• DATA SECTION:
○ ○ ○ ○

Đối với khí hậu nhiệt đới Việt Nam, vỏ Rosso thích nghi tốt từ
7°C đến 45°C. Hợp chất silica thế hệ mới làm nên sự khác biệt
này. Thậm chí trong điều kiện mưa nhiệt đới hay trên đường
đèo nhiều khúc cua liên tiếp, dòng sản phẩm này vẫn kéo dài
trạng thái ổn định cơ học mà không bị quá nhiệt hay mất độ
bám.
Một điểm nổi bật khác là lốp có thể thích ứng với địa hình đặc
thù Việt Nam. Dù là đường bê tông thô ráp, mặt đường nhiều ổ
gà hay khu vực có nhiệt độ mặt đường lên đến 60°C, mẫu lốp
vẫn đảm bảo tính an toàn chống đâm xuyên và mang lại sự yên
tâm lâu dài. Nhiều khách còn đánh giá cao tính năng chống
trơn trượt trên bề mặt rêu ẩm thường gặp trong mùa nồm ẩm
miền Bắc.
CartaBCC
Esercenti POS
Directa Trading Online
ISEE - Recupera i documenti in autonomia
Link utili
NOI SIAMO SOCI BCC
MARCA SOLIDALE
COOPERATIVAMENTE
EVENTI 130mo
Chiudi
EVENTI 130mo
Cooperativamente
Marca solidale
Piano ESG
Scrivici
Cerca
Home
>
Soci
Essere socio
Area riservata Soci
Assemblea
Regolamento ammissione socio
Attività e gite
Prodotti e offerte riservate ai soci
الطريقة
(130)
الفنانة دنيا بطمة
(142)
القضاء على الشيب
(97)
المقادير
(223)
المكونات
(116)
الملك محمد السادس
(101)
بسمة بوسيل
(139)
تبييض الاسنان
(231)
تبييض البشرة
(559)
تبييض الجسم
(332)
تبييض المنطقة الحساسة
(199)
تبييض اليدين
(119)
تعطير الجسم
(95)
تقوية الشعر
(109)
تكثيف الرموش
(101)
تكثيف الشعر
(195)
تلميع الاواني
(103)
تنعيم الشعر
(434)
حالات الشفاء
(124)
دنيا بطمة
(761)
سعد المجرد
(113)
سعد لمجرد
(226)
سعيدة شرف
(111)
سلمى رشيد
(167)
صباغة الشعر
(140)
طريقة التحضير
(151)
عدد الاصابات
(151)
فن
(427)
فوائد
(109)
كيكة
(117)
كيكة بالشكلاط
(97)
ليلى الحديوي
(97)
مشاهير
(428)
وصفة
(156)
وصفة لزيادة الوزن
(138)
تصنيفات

○ ○ ○ ○

Write out, word for word, the lines from the start of the items through the line with "đèo nhiều khúc".

• OUTPUT FOR THIS EXERCISE:
Đối với khí hậu nhiệt đới Việt Nam, vỏ Rosso thích nghi tốt từ
7°C đến 45°C. Hợp chất silica thế hệ mới làm nên sự khác biệt
này. Thậm chí trong điều kiện mưa nhiệt đới hay trên đường
đèo nhiều khúc cua liên tiếp, dòng sản phẩm này vẫn kéo dài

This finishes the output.